### Work task
Here, the job is to give back every entry below unchanged, omitting pictures.

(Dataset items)

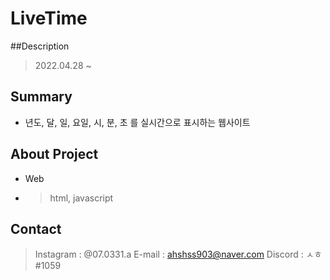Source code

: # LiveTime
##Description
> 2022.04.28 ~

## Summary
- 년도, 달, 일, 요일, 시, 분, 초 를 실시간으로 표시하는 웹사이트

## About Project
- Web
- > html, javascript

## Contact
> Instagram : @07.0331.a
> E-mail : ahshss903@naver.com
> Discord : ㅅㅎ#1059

### Solution for this task
Source code

: # LiveTime
##Description
> 2022.04.28 ~

## Summary
- 년도, 달, 일, 요일, 시, 분, 초 를 실시간으로 표시하는 웹사이트

## About Project
- Web
- > html, javascript

## Contact
> Instagram : @07.0331.a
> E-mail : ahshss903@naver.com
> Discord : ㅅㅎ#1059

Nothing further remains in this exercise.